Start of Rows

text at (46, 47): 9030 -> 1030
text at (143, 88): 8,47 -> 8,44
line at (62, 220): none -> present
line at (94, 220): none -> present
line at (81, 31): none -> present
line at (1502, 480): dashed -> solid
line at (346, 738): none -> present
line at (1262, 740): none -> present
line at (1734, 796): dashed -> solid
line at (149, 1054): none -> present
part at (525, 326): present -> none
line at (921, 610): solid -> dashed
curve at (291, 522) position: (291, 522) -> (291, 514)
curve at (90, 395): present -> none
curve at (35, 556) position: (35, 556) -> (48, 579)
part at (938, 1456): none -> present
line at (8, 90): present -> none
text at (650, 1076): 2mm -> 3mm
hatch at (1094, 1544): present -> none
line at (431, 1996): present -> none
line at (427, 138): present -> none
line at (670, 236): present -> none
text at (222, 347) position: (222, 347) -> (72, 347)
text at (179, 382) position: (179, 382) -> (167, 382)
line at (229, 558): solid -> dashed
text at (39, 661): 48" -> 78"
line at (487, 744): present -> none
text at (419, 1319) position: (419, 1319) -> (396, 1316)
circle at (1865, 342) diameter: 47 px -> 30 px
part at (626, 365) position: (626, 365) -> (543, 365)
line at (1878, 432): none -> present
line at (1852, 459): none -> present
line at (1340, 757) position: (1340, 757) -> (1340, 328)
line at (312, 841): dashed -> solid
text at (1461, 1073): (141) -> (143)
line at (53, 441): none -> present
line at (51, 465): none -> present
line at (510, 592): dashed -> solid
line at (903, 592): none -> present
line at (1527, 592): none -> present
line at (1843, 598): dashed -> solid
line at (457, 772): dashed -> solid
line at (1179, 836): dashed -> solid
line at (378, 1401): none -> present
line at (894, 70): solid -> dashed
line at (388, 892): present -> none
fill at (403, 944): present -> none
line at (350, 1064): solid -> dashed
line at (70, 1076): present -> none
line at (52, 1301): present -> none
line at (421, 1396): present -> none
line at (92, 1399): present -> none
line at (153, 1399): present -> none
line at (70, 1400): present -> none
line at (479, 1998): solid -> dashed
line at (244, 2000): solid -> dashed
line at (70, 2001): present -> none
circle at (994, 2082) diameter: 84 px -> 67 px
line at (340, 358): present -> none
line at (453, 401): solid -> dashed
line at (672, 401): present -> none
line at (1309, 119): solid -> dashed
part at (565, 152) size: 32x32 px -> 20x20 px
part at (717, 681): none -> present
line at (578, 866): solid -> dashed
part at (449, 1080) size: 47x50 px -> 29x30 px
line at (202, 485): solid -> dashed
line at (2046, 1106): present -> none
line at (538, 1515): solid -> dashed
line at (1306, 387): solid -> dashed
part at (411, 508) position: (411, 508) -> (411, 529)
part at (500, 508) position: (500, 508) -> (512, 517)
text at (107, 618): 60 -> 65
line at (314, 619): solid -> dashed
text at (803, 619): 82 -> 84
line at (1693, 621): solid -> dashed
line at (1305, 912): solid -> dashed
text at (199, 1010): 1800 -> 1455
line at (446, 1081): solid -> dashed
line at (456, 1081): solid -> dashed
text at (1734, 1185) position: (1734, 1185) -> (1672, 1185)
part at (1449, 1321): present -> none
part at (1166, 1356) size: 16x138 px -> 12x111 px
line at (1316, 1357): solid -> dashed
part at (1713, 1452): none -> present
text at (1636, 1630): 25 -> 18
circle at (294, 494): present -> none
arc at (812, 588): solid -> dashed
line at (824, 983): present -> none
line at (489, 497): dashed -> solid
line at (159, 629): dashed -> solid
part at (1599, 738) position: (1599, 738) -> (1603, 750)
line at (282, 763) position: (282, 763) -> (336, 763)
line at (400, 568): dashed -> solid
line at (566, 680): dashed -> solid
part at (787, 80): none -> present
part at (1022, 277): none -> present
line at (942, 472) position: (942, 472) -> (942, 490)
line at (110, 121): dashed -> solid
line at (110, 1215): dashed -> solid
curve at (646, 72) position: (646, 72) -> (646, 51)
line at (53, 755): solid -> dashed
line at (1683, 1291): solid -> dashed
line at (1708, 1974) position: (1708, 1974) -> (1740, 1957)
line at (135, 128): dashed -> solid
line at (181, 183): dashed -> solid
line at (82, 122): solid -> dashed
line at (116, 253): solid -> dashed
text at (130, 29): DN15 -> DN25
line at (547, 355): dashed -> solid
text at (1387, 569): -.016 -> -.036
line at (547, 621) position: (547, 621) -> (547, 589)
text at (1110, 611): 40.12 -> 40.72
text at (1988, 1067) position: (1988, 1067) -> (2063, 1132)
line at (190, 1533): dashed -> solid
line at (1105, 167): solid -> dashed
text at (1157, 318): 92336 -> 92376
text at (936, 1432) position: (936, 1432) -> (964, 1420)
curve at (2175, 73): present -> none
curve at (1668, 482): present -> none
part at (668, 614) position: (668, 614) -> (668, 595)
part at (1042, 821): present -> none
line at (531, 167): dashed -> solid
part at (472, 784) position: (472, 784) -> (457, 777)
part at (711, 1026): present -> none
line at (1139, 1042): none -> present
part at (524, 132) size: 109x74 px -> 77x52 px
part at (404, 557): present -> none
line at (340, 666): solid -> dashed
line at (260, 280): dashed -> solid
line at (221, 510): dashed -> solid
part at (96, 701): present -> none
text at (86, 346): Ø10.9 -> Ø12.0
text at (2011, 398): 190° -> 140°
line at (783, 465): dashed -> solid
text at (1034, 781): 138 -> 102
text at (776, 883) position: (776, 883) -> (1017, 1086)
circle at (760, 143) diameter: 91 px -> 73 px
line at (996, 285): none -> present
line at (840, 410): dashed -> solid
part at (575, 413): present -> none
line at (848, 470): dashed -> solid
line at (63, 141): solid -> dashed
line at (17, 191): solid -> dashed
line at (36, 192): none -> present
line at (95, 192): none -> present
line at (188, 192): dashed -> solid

End of Rows

- _Problem description_: Starting at the first line of the entries and stopping after the line that has "line at (921, 610): solid -> dashed", write those lines again with every "none" changed to "absent" and nothing else altered.

- _Reply_:
text at (46, 47): 9030 -> 1030
text at (143, 88): 8,47 -> 8,44
line at (62, 220): absent -> present
line at (94, 220): absent -> present
line at (81, 31): absent -> present
line at (1502, 480): dashed -> solid
line at (346, 738): absent -> present
line at (1262, 740): absent -> present
line at (1734, 796): dashed -> solid
line at (149, 1054): absent -> present
part at (525, 326): present -> absent
line at (921, 610): solid -> dashed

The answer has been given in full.